Put starkly, the vote asked: do you want to choose hope, or do you want to keep negotiating, keep fighting, keep refining the deal? 71% of the population of Northern Ireland and a much larger percentage of the population of the Republic chose hope. They accepted that the agreement was in some ways a messy, imperfect compromise, but it was enough to move forward – to give peace a go.

Twenty-five years on, there are still unresolved tensions in the agreement and small subsets of the community are walking away from peace. But for the majority, we’ve never looked back. I don't think there's any coming back once a group of people have made that brave decision to move forward with peace, particularly when you see the transformative impact that peace can have.

After the agreement was signed and demilitarisation began, I remember a real change in the environment. Suddenly, going out didn’t require going through checkpoints or soldiers, and police returned to their usual cars. The news was normal (it had human interest stories!) but more than that, we started to see a change in our economy and our society.
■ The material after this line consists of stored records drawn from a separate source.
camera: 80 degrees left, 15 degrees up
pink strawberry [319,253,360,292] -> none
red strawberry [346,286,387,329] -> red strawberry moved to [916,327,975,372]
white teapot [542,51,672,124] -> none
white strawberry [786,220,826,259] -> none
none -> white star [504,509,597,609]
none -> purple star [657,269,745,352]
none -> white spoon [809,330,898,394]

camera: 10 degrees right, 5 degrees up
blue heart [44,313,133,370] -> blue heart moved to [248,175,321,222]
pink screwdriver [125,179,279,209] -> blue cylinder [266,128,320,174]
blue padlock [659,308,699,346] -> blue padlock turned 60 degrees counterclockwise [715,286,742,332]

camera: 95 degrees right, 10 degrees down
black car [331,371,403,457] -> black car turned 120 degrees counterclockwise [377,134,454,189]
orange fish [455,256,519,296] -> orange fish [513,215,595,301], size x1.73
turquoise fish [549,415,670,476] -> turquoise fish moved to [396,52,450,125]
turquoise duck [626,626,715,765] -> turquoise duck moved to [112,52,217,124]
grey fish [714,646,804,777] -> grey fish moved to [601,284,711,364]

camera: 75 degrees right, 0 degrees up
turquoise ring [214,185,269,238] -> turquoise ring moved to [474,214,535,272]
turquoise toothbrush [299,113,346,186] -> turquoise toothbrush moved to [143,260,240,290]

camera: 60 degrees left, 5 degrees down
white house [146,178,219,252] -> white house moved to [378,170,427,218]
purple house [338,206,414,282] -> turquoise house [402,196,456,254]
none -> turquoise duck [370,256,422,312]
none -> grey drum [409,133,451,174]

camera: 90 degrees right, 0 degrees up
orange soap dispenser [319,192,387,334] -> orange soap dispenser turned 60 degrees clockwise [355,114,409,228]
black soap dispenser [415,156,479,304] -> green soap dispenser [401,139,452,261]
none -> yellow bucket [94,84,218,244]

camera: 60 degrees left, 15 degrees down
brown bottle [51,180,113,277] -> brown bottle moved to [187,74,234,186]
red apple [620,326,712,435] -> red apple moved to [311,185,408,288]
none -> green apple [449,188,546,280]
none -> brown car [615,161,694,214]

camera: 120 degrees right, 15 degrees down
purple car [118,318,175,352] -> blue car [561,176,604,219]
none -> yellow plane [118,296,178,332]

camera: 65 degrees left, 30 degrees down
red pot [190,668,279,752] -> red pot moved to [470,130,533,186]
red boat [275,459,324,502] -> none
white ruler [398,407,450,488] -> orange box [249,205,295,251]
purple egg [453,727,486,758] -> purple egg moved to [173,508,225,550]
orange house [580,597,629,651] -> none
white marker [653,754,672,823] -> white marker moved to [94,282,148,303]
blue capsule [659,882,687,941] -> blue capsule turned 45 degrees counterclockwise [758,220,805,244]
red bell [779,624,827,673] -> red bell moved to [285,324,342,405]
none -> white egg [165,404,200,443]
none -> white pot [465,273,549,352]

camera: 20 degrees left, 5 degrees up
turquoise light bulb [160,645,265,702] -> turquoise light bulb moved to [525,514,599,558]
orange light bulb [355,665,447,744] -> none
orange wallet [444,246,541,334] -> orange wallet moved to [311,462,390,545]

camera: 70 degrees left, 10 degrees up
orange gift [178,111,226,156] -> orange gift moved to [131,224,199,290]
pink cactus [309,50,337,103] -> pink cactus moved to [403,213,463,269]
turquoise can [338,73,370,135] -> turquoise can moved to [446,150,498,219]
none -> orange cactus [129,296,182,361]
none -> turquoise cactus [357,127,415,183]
It was a change that created optimism and hope, and which ultimately transformed the economy of Northern Ireland.

The town I grew up in had one of the highest unemployment rates in the UK in the early 70’s, but it's now a bustling, booming, and wealthy region – a true example of a peace dividend.

It was this peace dividend that inspired me to leave and get involved in other people’s conflicts, and in doing so, have learned a couple of things:

1. Peace building is messy. It requires bravery and that you speak to and interact with people who have done bad things, since it’s usually only they that can make a change. Accepting that people can change—that former combatants can become peacemakers—is hard for many people to accept, but it’s often the most critical precondition for peace talks.

2. Whilst those perpetrating the conflict may have to make the first steps, their licence to operate is provided by the silent majority. In too many conflicts—through fear of reprisals, of punishment, of attracting attention—people choose not to confront perpetrators and in doing so, provide them with the space to operate. This was perhaps one of the most difficult things I remember realising. Were we all somehow complicit in what happened? I think this collective realisation helps cement peace when it comes – realising everyone’s collective responsibility to protect the peace and never provide that space again.

3. The peace dividend has to come fast. People need to feel the benefits of their bravery early, be that through improved personal freedoms or improved economic prospects. Every peace process is a battle for the undecided / the waverers. There will always be people who will not accept peace and those that will protect it at any cost, ensuring the peace dividend comes fast ensures that those agitating for continued fighting lose their support.

4. Peace deals are never perfect. They’re riddled with a concept that pervades the Good Friday Agreement – constructive ambiguity. Specifically, the ability for each side to see enough to move forward, enough to choose hope.

5. Hardest of all, peace doesn’t happen. It’s not an “event” or a “destination”. Sustaining peace takes as much effort as making peace.

Perhaps the most moving articulation of peace for me is the final episode of “Derry Girls”, a sitcom that takes place in Northern Ireland in the 1990s. In it, an 18-year-old girl is grappling with the decision to support the Good Friday Agreement, particularly around prisoner release. “What if we vote yes, and it doesn’t even work?” she asks. Her grandpa responds: “And what if it does? What if no-one else has to die? What if this becomes a ghost story you’ll tell your wains [kids] one day? A ghost story they’ll hardly believe?”

When I moved to London, I couldn't understand why the police didn’t carry guns, why they didn't wear body armour, or why they don’t look like soldiers. This is not the reality my children or my nieces and nephews are living, and I’m grateful for the opportunity through my work to help families across the globe create the same peace for themselves in the hope that they’ll too tell their kids ghost stories they’ll hardly believe.